To characterize the EIEC pathotype, it is necessary to search for plasmid virulence genes. Currently, the investigation of the ipaH gene, a multi-copy gene (4–10) present in EIEC and Shigella, by PCR is recommended,442,446 or studies of other DNA sequences are needed, such as the invasion-associated locus gene (ial).447 The presence of the iudA and lacY genes can differentiate EIEC from S. flexneri.446 A simple and rapid stool test based on apyrase (ATP-diphosphohydrolase) activity was described for EIEC detection.448 This is an essential periplasmic enzyme required for unipolar localization of IcsA, which is involved in the pathogen's intracellular and intercellular spread, and is only expressed by EIEC and Shigella.449 The enzyme activity is measured by a colorimetric reaction. The method is robust, requires widely available equipment and affordable reagents, and can be applied for routine use in laboratories with limited resources.448
ConclusionsThe genomic plasticity of E. coli strains is noteworthy, as can be seen by the variety of strains ranging from commensal residents of the gastrointestinal tract to assorted pathogens that are able to promote intestinal or extraintestinal illnesses with different clinical consequences. It is thus important to note that the continuous evolution of the E. coli genome has hindered the classification of certain E. coli isolates into a pathotype, because some isolates combine the main virulence characteristics of different pathotypes and are thus considered hybrid pathotypes (reviewed in 5) with the potential of allowing the rise of new and more virulent pathogenic E. coli hybrids.
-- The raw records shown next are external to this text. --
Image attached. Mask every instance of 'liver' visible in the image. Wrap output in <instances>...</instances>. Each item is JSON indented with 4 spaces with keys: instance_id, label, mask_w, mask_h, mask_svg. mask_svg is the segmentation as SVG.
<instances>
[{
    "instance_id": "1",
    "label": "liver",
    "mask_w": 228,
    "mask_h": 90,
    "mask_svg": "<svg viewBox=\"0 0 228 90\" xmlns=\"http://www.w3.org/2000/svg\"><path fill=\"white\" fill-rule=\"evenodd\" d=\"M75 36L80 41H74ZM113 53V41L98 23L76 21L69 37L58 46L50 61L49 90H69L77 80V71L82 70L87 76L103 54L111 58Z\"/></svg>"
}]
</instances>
Whole-genome sequencing has provided a great amount of useful information on the genome of pathogenic E. coli, which will help improve diagnosis, typing, disease management, epidemiology and outbreak investigations as well as helping to monitor the spread of pathogens.5 Despite the recent advances in our knowledge of the genetic background and pathogenicity of strains of different DEC pathotypes, various novel genes encoding unknown functions are yet to be characterized to further our understanding of the interactions of these pathogens with their hosts.
Conflicts of interestThe authors declare no conflicts of interest.
The authors dedicate the present article to Prof. Luiz R. Trabulsi who, during his life, inspired us and several others in the study of microbiology, particularly in E. coli pathogenesis. He also left to all who met him in life a wonderful and unforgettable example of professional dedication and ethical commitment in science and education.